_TO DO_: Write out the rows from the line containing "genus: Argyrolobium" through the line containing "genus: Sporobolus", both included, reproducing each line as it appears. Leave the pictures out of your answer.

───── THE RECORDS

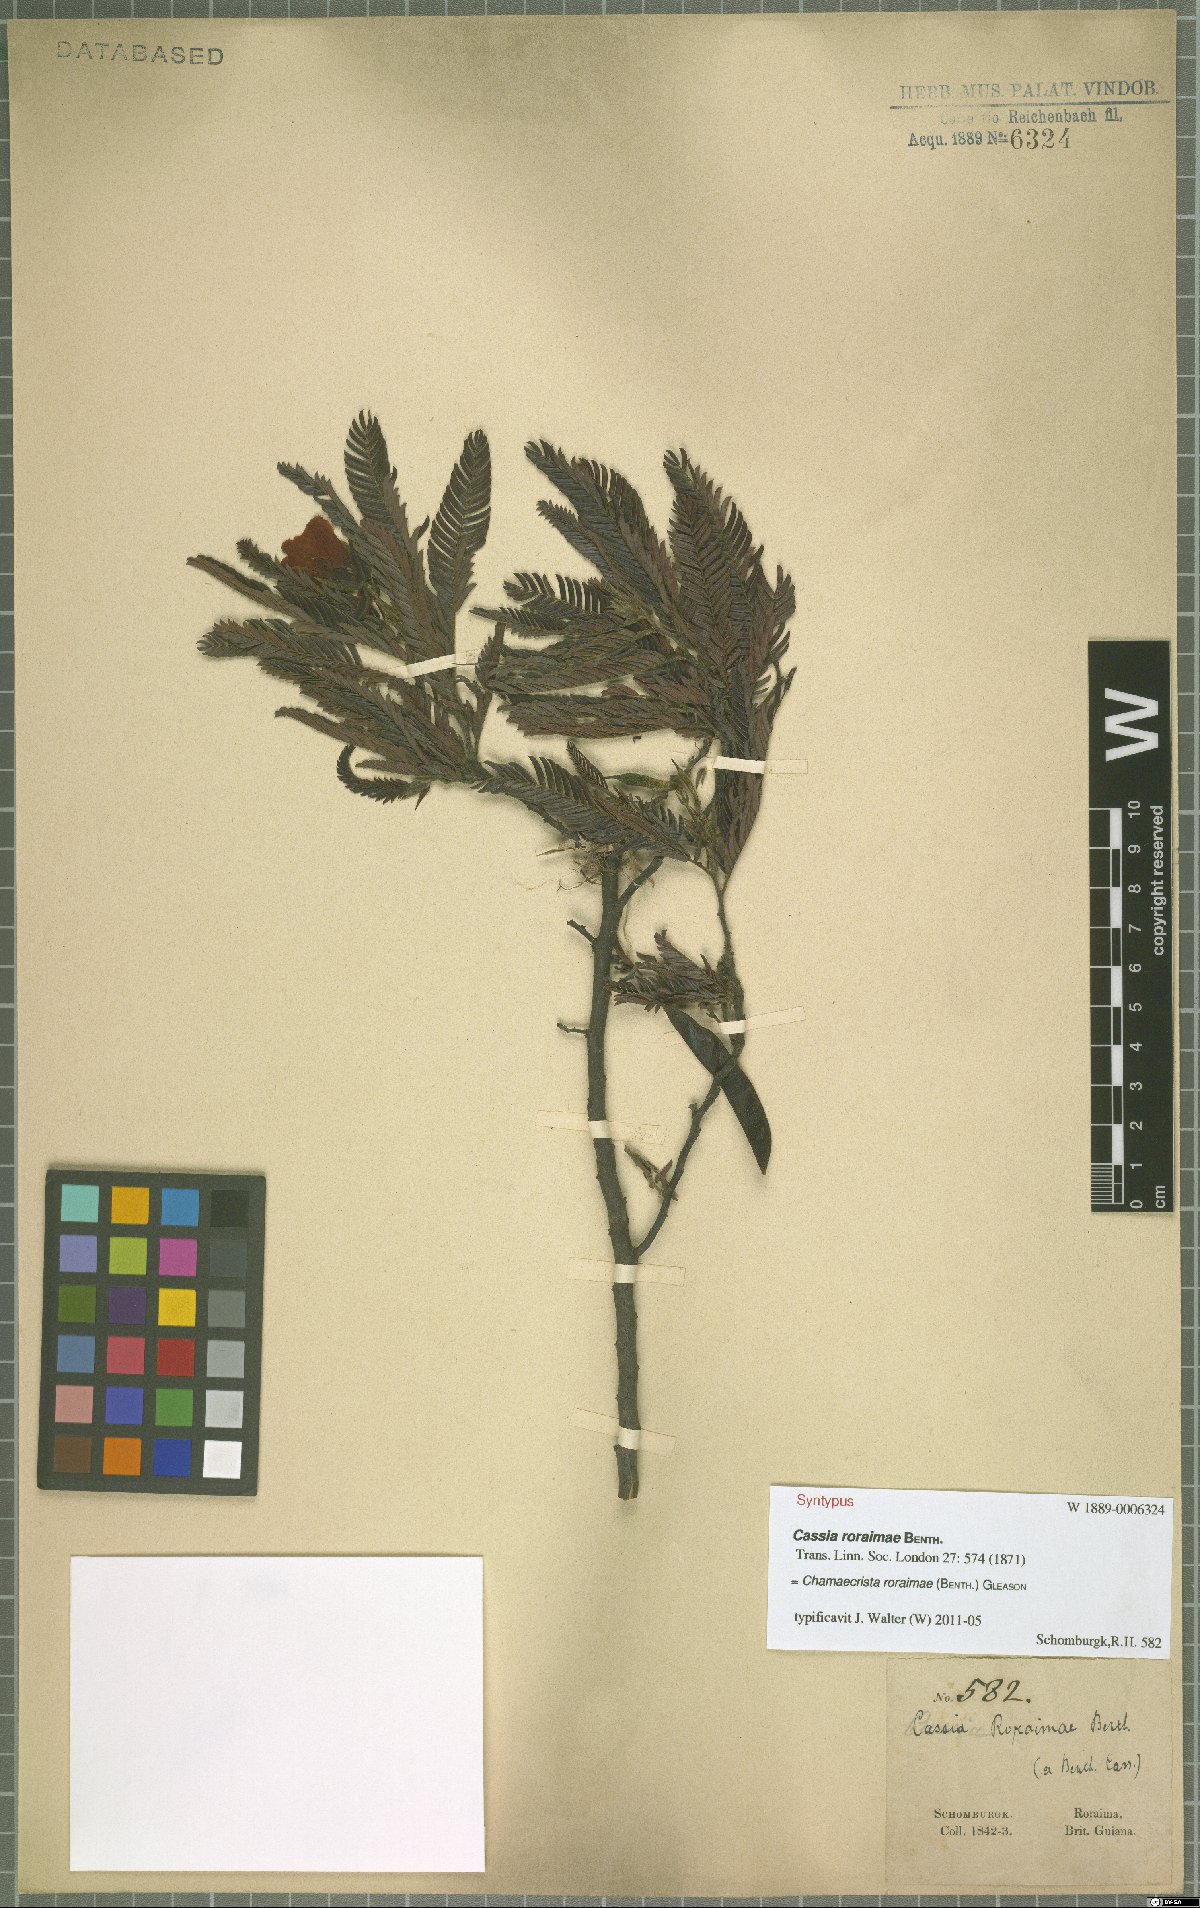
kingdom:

──────────
───── THE RECORDS

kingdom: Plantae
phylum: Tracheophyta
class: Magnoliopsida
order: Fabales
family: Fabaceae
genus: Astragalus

──────────
───── THE RECORDS

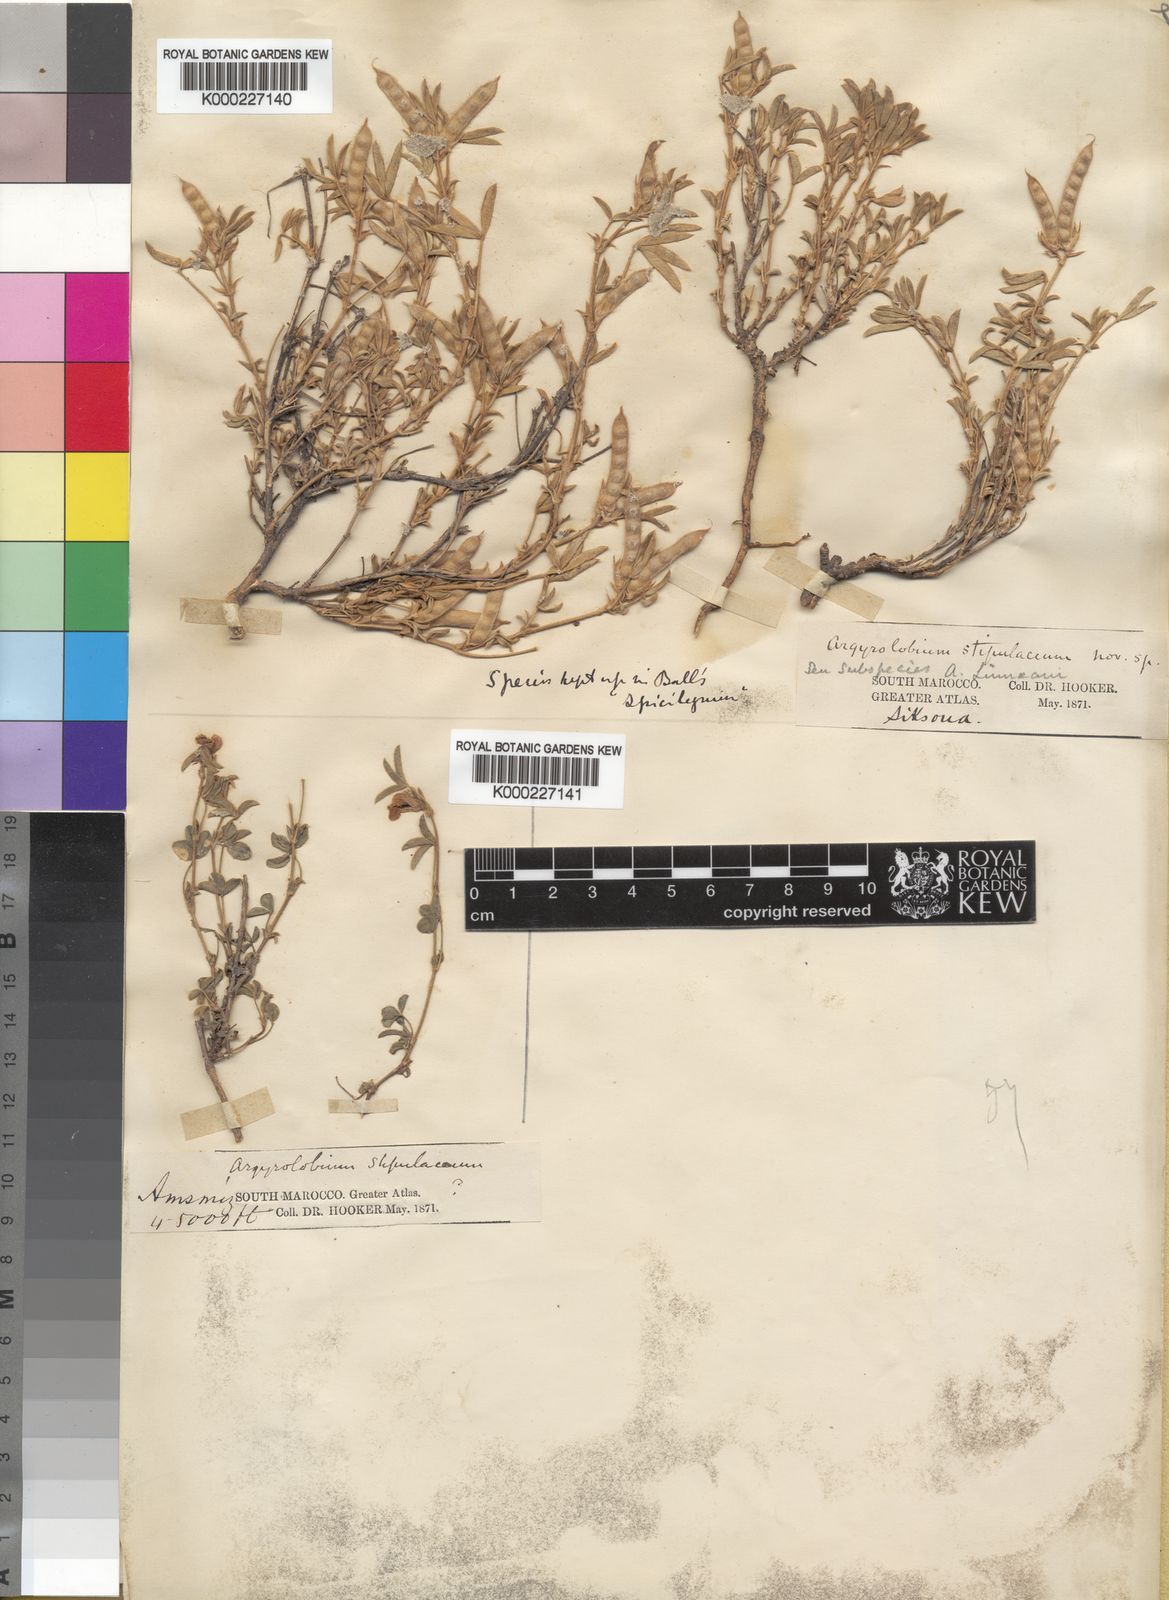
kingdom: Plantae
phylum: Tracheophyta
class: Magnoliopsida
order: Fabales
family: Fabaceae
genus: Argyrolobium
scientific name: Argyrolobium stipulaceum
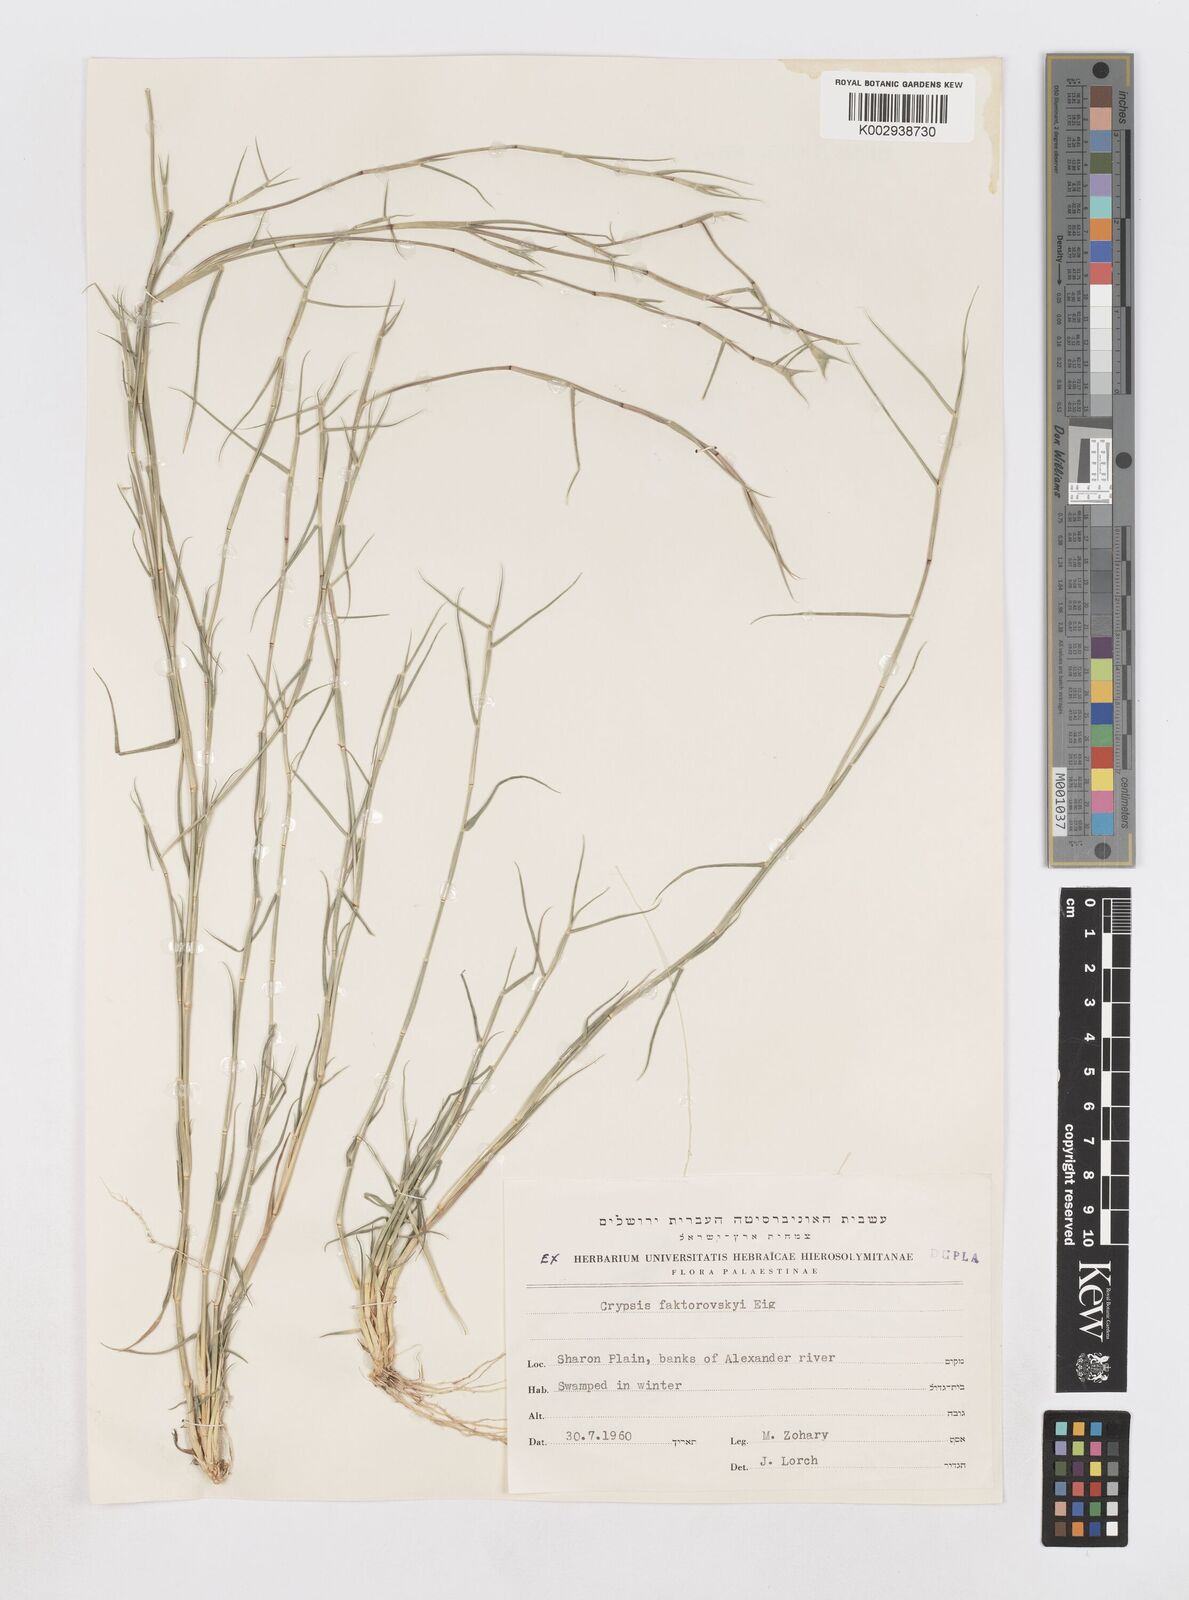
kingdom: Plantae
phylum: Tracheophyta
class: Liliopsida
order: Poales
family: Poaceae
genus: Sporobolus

──────────

_RESPONSE_:
genus: Argyrolobium
scientific name: Argyrolobium stipulaceum
kingdom: Plantae
phylum: Tracheophyta
class: Liliopsida
order: Poales
family: Poaceae
genus: Sporobolus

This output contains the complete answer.